The probationers numbered one hundred and twenty, most studying to become deaconesses, a smaller number, nurses, like Flo. Nursing
was a decent profession at Kaiserwerth, with standards of deportment and actual techniques to master. The hospital’s one hundred beds were always full. She learned all manner of care—bandaging, applying tinctures, the treatment for burns, for suppurating infections, for whatever wounds a body could sustain and survive. A man’s horse had crushed him; an aged deaconess was dying of tuberculosis; a child had almost frozen to death in a pond. A doctor from the village prescribed the protocol, and the nurses and probationers carried it out.

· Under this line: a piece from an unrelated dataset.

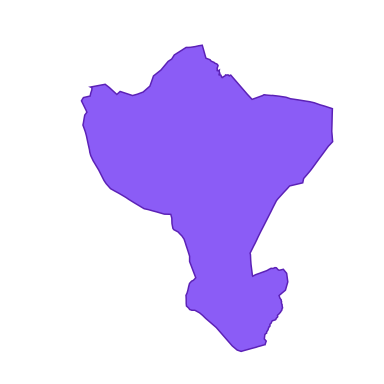 Santo Tomás Ocotepec, Oaxaca, Mexico, rotated 282°
{"feature_id": "50627088B23444844999779", "entity_name": "Santo Tomás Ocotepec", "entity_type": "district", "adm_level": 2, "iso_a3": "MEX", "parent_name": "Mexico", "parent_adm1": "Oaxaca", "projection": "orthographic", "projection_center": [-97.795, 17.12], "detail": "fine", "context": "isolated", "style": "filled", "palette": "violet", "viewbox_px": 384, "rotation_deg": 282, "n_neighbors": 0, "source": "geoboundaries", "source_scale": "gbopen_adm2", "svg_char_len": 3916}
<svg xmlns="http://www.w3.org/2000/svg" viewBox="0 0 384 384"><g transform="rotate(282 192 192)"><path d="M325.8,177.8L328.6,176.3L334.7,173.1L337.7,171.5L336.4,168.1L334.9,164.9L333.2,160.4L332.6,158.2L332.2,156.2L322.4,146.2L317.8,144.5L314.8,141.5L304.9,136.3L297.5,130.2L291.9,129.5L286.8,128.8L279.6,123.4L276.3,118.2L274.0,113.8L275.4,100.8L271.8,98.2L276.9,89.6L279.3,84.7L276.9,78.9L273.6,71.0L273.3,72.4L271.1,72.8L267.6,72.4L264.7,72.4L261.8,66.2L260.3,65.6L258.2,64.9L249.9,71.4L248.2,72.6L244.9,71.1L241.4,71.2L237.0,71.4L234.8,71.4L228.8,75.1L225.1,77.0L216.8,80.7L211.8,83.0L209.8,83.7L206.5,85.4L201.9,88.9L199.9,90.8L197.5,93.0L194.1,96.2L184.9,103.6L182.3,106.3L180.3,109.0L179.3,110.3L178.3,111.7L177.5,114.3L176.8,116.5L175.7,120.3L173.7,126.3L172.8,128.9L171.7,131.5L169.5,137.6L168.1,141.7L166.2,147.2L165.7,148.7L165.7,152.8L165.4,157.3L165.2,161.3L164.6,169.5L165.5,174.4L165.7,175.9L162.2,177.7L156.9,179.0L152.4,180.9L151.4,182.0L150.6,184.8L150.0,186.8L148.8,188.4L146.9,191.3L144.2,194.1L143.3,194.6L142.0,195.4L140.8,196.1L138.8,197.2L136.1,198.8L133.7,200.2L129.6,202.5L128.7,203.0L123.5,204.1L108.9,213.5L106.7,212.2L105.8,211.6L104.7,210.1L102.1,208.6L98.9,208.4L95.5,208.4L92.3,208.2L89.6,207.6L88.3,208.0L85.5,208.7L81.8,209.5L79.3,210.3L78.0,212.5L77.4,213.3L76.6,214.1L76.3,216.4L76.9,219.4L75.4,224.5L73.5,228.1L71.2,231.7L64.5,243.9L49.8,263.4L46.8,269.0L46.3,273.2L47.6,275.6L51.6,283.3L53.2,286.4L53.2,286.5L54.5,288.7L55.3,290.2L55.3,290.3L57.7,294.8L57.8,295.2L60.1,295.4L61.6,295.6L62.6,294.3L63.3,293.3L67.8,292.9L67.9,293.1L68.8,293.5L69.0,293.8L69.4,294.3L70.9,294.1L71.6,294.5L72.7,294.9L73.1,295.0L73.7,295.1L74.2,295.1L74.8,295.1L75.4,295.4L76.0,295.3L76.5,295.9L77.0,296.1L77.5,296.1L77.7,295.9L78.8,295.7L79.3,296.1L80.0,296.6L81.0,296.8L81.9,297.0L82.5,297.2L82.9,297.5L83.0,297.8L83.4,298.6L83.8,299.1L83.9,299.6L84.6,300.4L85.1,300.6L85.5,300.6L85.8,300.6L86.5,301.0L87.2,301.5L87.5,301.7L88.2,301.7L88.8,301.3L89.0,301.3L89.4,301.3L89.6,301.5L91.1,302.6L91.9,303.0L92.5,303.4L92.9,303.6L93.2,303.6L93.8,303.8L94.0,303.9L94.3,304.1L94.6,304.3L95.3,304.4L97.0,304.4L97.2,304.5L97.5,304.7L97.9,304.5L98.8,304.1L99.3,303.9L99.8,303.7L100.1,303.7L100.3,303.7L100.7,303.4L100.9,303.3L101.6,302.8L102.3,302.5L102.7,302.4L103.0,302.5L103.4,302.4L103.8,302.1L104.1,302.0L104.5,301.7L104.9,301.7L105.0,301.7L106.3,300.3L106.5,300.0L107.2,299.7L107.4,299.5L107.8,299.2L108.7,298.9L108.9,298.7L115.4,303.8L124.0,304.4L132.1,301.5L135.4,297.4L133.7,293.9L133.6,293.4L133.8,292.5L135.4,290.3L135.3,288.9L134.5,287.8L134.1,287.2L133.9,286.1L133.8,285.2L132.0,283.0L131.3,282.3L130.5,281.3L124.2,271.2L122.2,268.9L122.4,268.7L122.8,268.5L133.7,264.7L137.5,263.6L142.9,262.2L144.2,261.5L148.7,262.7L151.9,263.5L154.7,264.3L159.2,265.4L161.5,265.9L167.8,267.5L171.4,268.5L176.6,269.9L181.1,271.1L189.3,273.3L193.7,274.4L201.1,276.4L203.3,277.5L210.5,281.7L214.8,284.3L218.2,286.2L221.1,292.3L222.7,295.7L224.0,298.4L228.4,298.4L237.6,303.4L242.2,305.5L251.6,309.7L256.1,311.8L265.2,315.9L267.1,317.1L270.5,319.1L272.1,318.6L275.5,317.6L280.4,316.1L287.5,314.8L297.1,313.0L302.7,312.0L303.6,303.7L303.9,299.1L304.7,293.1L304.8,288.3L304.6,284.9L304.2,276.8L303.7,268.9L304.2,264.7L304.2,263.6L303.8,256.9L303.2,250.6L302.9,249.5L302.5,246.4L302.3,244.5L302.1,242.2L301.0,241.0L299.2,238.1L295.1,231.5L299.1,225.8L314.4,205.6L314.1,205.0L313.4,204.5L313.5,203.8L314.0,203.3L313.8,201.9L313.5,201.5L313.5,200.5L312.1,199.9L311.2,198.5L310.4,198.3L310.2,197.6L310.5,197.3L310.8,196.8L311.3,196.6L311.6,196.4L312.2,196.1L312.5,195.5L312.1,194.3L312.9,193.9L313.9,194.6L314.7,194.0L315.8,193.5L316.8,193.4L316.0,192.7L316.0,191.4L316.7,191.3L317.1,191.4L318.0,190.9L318.9,190.9L319.7,191.1L321.1,191.2L322.0,190.4L322.2,190.0L322.4,189.6L322.9,187.1L323.3,186.8L323.4,186.5L323.9,183.9L324.4,182.9L325.1,182.2L325.8,177.8Z" fill="#8b5cf6" stroke="#5b21b6" stroke-width="1.5"/></g></svg>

Real work, every day. She was so occupied and met so many people that her brief notes in
Lavie
did little more than track the blur of activity.
Walked the bad eyes and the bad chest along the Rhine. An itchy family was admitted. Poison oak?
Each morning she awoke eager for the day’s accomplishments.

Not that we are so different in other ways. Everyone thinks that only women are hysterics, while I believe that men are, too. Myself, for example! Often, for no reason at all, my heart beats like a tribal drum. I become emotional over trifles. Sometimes I begin to choke, or odd pains shoot through the back of my head. Other times I am in a state of exaltation. As for boils, I could write a book about the way they come and go like demons battling for my soul. In this intensity of feeling, we are, I know, alike. (Not that you suffer from boils!) Everything troubles and agitates me. A zephyr to others is the harsh north wind to me. I have become more
vache,
more beastly and yet more sensitive, more capable of torment. (Does this sound familiar?) Also, it goes without saying that the characters I create, such as Saint Anthony, drive me crazy. I live inside them and they in me. I suffered every agony Anthony did, but mine were self-imposed. Do you see this, dear Rossignol—that the same bells call out to us?